Adrien Zeller, actuel président UMP de la région Alsace et ancien maire de Saverne. AFP/ Olivier Morin

«~Mais les petits chefs de ces services techniques, mis en place par la mairie, ne veulent rien entendre~» , se souvient Étienne Schmitt. Le maire de l’époque, Adrien Zeller, à la tête de la ville de 1977 à 2001 et actuel président UMP de la région Alsace, juge alors inutile de mettre de l’ordre dans cette gestion, qui sera dénoncée plus tard par un rapport de la Cour régionale des comptes. En revanche, l’encombrant fonctionnaire voit débuter sa «~placardisation~». Tous les coups sont permis : «~Fin 1991, le chef de cabinet du maire de Saverne commence à colporter une rumeur dans les services selon laquelle je serais atteint du sida~» , s’étrangle encore le «~maître-nageur~». Commence une descente aux enfers~: déstabilisé, angoissé, Étienne Schmitt enchaîne les consultations auprès de médecins locaux. L’un d’eux établit un certificat d’hospitalisation psychiatrique. Étienne est diagnostiqué paranoïaque et schizophrène par ce médecin, sèchement désavoué depuis par de nombreuses contre-expertises. Plus fort: Étienne l’accuse d’avoir livré son diagnostic «~à la famille et à des tiers~» , en dépit du sacro-saint secret médical. Plusieurs internements abusifs suivront. Car cette bataille autour de la santé du gêneur ne doit rien au hasard~: dans la Fonction publique, la maladie de longue durée est l’arme fatale pour exclure des agents devenus indésirables. Étienne Schmitt perd plus que des plumes dans la bagarre~: sans emploi, sans ressources, sans sa famille, qui s’est éloignée, expulsé de son domicile, il perd ses droits au RMI et devient SDF.

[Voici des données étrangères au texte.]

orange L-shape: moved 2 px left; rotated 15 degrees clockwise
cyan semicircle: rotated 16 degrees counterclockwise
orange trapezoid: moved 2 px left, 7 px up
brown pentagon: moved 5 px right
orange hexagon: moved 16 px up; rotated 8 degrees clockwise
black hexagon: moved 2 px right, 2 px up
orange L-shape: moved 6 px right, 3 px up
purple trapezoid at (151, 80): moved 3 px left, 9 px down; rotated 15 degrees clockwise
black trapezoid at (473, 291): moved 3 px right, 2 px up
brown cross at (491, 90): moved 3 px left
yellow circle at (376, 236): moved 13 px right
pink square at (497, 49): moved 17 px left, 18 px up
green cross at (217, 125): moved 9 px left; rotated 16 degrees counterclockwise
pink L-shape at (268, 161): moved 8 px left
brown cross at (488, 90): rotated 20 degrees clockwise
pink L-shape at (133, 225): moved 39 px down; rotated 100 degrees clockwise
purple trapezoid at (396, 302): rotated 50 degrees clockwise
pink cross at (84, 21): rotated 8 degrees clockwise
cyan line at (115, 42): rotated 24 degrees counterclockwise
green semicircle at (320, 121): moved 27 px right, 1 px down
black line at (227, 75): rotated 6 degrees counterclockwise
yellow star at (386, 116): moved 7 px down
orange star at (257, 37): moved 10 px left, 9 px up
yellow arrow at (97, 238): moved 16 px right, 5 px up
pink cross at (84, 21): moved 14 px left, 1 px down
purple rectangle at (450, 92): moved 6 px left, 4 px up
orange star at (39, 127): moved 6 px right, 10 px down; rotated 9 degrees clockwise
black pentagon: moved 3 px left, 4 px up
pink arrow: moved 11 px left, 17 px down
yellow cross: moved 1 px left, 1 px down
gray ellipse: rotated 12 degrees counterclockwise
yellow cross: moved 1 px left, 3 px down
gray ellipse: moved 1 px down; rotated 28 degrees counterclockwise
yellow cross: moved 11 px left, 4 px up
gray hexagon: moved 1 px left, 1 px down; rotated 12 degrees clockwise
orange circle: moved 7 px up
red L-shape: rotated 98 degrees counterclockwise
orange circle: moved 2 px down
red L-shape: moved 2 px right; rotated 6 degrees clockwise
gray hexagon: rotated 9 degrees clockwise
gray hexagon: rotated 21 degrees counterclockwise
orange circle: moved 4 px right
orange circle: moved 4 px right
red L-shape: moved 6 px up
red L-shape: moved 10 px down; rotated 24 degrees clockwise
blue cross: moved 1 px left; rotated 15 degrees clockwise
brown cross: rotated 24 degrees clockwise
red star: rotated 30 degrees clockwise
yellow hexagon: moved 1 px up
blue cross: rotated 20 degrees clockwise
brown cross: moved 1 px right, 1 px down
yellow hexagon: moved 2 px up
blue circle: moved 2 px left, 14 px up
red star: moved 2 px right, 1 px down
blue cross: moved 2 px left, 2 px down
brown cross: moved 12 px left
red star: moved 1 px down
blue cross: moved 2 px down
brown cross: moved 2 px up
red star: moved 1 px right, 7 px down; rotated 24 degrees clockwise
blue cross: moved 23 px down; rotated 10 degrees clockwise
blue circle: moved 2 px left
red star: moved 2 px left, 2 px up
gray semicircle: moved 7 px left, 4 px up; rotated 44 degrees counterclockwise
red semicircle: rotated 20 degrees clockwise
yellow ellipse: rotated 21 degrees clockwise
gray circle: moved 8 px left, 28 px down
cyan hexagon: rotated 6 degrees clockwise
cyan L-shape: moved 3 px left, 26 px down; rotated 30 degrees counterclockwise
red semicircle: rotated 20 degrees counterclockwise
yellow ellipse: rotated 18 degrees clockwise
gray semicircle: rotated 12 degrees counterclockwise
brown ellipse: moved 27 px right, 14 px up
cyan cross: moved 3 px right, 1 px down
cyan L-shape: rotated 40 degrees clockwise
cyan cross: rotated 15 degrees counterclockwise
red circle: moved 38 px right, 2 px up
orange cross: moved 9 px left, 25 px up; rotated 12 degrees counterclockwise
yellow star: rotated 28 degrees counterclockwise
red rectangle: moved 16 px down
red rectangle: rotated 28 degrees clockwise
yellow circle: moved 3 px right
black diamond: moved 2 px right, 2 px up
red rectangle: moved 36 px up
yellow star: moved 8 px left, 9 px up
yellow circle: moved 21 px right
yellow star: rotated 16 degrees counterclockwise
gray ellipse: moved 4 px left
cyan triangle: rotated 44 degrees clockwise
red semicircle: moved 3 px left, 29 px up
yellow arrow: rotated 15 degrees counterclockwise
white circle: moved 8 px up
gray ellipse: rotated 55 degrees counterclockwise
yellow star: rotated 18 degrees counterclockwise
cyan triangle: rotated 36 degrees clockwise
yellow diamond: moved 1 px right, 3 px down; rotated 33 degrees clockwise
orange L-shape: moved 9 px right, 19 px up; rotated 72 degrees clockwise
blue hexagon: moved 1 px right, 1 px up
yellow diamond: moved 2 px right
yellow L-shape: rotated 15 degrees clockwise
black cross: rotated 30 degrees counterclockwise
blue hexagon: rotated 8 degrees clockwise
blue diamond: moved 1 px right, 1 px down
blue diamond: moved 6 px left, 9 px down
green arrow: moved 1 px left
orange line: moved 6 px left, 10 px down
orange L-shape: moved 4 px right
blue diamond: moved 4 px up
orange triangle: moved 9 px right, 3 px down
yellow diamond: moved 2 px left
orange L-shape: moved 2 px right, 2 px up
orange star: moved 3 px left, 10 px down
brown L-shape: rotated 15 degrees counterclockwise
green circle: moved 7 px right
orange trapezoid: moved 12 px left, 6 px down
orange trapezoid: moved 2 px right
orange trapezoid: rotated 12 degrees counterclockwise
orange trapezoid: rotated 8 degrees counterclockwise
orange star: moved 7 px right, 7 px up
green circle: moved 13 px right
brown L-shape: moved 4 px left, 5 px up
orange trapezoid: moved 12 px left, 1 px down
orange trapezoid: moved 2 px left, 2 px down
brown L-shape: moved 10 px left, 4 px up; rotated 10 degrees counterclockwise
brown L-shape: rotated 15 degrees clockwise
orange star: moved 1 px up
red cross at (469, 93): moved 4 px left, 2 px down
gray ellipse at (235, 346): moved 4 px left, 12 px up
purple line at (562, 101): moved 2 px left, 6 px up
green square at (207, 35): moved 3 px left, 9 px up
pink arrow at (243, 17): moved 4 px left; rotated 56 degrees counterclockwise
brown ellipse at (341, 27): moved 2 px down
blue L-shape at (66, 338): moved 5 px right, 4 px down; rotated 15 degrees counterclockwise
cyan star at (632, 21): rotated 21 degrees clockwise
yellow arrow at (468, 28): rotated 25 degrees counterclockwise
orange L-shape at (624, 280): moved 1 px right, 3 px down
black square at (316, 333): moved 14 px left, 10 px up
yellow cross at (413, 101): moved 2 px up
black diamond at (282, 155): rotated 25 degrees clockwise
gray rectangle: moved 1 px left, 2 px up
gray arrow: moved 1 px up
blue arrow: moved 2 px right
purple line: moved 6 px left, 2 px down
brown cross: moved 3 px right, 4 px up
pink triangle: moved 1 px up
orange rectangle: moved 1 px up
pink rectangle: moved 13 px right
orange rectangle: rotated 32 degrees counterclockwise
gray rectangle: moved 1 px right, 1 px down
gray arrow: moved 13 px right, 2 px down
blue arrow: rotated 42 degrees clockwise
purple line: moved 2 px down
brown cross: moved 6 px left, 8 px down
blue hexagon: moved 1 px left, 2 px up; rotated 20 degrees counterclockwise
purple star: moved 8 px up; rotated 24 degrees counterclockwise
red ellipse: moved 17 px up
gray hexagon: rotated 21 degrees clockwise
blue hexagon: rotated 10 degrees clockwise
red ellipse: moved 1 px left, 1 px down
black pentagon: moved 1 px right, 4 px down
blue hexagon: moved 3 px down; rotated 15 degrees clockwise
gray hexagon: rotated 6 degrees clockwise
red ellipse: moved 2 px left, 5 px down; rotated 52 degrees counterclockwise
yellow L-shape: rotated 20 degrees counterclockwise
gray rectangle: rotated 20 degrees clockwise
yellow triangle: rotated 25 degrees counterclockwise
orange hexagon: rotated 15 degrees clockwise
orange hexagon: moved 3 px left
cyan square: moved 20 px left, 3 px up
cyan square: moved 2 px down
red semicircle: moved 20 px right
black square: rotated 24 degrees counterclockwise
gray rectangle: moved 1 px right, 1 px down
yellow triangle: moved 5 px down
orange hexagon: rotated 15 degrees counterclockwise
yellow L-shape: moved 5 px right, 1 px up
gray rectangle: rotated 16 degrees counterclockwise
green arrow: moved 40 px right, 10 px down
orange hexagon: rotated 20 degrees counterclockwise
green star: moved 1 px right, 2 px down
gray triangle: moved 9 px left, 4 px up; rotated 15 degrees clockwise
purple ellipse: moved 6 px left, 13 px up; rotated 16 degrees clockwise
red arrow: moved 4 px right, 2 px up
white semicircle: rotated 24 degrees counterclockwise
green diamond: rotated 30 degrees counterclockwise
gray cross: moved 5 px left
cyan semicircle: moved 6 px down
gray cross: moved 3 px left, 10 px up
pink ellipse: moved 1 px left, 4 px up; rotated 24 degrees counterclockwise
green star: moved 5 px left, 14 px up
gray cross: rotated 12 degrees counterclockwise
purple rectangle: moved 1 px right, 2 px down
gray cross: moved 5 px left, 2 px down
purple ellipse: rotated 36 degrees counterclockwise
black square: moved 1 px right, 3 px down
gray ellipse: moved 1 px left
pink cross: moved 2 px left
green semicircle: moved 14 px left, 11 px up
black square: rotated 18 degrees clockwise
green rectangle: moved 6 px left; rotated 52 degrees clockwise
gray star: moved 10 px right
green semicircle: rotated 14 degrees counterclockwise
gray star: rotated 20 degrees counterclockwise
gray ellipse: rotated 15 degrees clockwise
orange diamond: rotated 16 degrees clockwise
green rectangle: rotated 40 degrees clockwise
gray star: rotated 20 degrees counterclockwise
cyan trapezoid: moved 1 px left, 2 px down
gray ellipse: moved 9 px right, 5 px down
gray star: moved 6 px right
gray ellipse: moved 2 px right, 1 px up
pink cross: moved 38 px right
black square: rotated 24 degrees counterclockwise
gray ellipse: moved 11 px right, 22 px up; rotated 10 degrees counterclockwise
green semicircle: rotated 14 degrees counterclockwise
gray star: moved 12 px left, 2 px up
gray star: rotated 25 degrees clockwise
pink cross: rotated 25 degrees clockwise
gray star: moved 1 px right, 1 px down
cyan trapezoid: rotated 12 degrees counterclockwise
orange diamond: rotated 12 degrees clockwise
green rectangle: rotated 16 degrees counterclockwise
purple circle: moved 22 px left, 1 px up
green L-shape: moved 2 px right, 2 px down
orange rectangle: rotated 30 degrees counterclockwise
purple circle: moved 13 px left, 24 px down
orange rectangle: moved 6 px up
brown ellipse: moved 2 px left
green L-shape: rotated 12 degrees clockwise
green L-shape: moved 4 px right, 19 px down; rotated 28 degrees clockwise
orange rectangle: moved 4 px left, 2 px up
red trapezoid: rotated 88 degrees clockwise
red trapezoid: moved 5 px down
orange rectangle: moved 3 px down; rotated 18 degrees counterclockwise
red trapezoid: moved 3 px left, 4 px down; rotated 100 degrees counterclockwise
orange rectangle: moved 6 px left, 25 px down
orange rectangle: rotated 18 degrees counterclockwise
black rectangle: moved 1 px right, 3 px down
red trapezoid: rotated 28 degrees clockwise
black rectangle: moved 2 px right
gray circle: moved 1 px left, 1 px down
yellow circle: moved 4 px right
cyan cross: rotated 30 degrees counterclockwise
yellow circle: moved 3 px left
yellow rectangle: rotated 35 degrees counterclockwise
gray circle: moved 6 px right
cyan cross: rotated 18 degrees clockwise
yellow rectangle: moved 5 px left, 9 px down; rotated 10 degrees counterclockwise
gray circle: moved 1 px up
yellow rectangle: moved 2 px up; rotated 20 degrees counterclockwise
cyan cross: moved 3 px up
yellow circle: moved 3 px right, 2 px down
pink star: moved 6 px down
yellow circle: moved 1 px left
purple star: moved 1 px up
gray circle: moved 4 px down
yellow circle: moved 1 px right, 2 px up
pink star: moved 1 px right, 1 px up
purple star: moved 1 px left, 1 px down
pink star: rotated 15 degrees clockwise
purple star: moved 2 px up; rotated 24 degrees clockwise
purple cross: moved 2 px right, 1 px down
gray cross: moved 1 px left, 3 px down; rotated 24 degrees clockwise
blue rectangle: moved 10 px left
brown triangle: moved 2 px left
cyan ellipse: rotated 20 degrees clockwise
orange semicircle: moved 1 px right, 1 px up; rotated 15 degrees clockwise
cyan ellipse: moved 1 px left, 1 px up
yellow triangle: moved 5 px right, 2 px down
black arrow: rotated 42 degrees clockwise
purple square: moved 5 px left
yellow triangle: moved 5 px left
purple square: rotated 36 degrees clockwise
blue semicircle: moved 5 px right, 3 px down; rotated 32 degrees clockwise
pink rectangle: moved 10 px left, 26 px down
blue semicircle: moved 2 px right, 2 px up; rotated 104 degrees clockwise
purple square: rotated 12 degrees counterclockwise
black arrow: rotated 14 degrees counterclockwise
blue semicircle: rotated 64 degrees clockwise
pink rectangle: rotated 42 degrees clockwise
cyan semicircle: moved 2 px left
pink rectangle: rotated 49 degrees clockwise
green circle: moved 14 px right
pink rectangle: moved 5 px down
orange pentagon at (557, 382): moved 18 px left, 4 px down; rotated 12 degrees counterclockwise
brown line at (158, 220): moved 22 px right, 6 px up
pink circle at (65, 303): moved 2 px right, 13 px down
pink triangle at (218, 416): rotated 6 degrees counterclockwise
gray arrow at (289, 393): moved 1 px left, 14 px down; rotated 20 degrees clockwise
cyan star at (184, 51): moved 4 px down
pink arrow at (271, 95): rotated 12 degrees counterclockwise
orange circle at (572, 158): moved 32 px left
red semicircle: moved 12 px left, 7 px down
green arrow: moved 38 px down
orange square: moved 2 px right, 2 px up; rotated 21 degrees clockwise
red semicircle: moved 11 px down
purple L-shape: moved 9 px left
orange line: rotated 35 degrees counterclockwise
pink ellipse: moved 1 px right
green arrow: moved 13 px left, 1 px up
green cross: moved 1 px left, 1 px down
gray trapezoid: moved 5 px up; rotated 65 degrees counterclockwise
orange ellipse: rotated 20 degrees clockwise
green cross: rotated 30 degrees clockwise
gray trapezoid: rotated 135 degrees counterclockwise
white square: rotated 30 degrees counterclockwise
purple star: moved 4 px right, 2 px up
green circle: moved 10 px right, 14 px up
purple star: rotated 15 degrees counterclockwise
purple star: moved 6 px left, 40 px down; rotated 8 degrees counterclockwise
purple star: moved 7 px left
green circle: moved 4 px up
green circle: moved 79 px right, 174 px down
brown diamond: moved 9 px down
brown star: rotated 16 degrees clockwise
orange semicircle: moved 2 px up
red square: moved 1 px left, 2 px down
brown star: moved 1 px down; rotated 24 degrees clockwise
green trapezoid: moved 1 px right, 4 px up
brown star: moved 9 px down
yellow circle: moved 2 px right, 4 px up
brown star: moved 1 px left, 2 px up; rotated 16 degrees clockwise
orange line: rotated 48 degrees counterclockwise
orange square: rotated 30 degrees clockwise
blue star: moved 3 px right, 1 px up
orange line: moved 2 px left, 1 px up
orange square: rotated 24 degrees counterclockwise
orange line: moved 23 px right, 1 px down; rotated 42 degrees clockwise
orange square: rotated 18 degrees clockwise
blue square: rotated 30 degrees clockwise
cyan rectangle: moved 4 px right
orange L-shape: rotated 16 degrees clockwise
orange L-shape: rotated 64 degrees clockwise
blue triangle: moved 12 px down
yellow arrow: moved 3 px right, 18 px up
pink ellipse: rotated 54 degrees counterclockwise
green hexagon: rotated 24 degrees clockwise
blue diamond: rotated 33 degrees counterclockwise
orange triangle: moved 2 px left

Contacté par Politis , Adrien Zeller ne souhaite plus s’exprimer sur cette affaire. «~Monsieur Zeller n’est plus maire de Saverne, et tous les documents concernant cette affaire sont disponibles à la mairie. Laissons faire la justice~» , tranche son directeur de cabinet au conseil régional. Plus loquace, Étienne Schmitt raconte les ingérences de l’ex-maire dans cette affaire, les diffamations à son endroit, mais aussi la rue, qu’il arpente d’abord de 2002 à 2004, puis de nouveau aujourd’hui. D’une voix posée, il explique pudiquement être aidé au quotidien par «~quelques personnes qui me soutiennent. Je fais de la musique à gauche à droite, je mange et dors ici et là~» . Reste le combat pour sa réhabilitation «~sociale, personnelle et professionnelle~» toujours d’actualité. Étienne Schmitt continue de se défendre en enchaînant les procédures dénonçant internement abusif, harcèlement moral au travail et excès de pouvoir.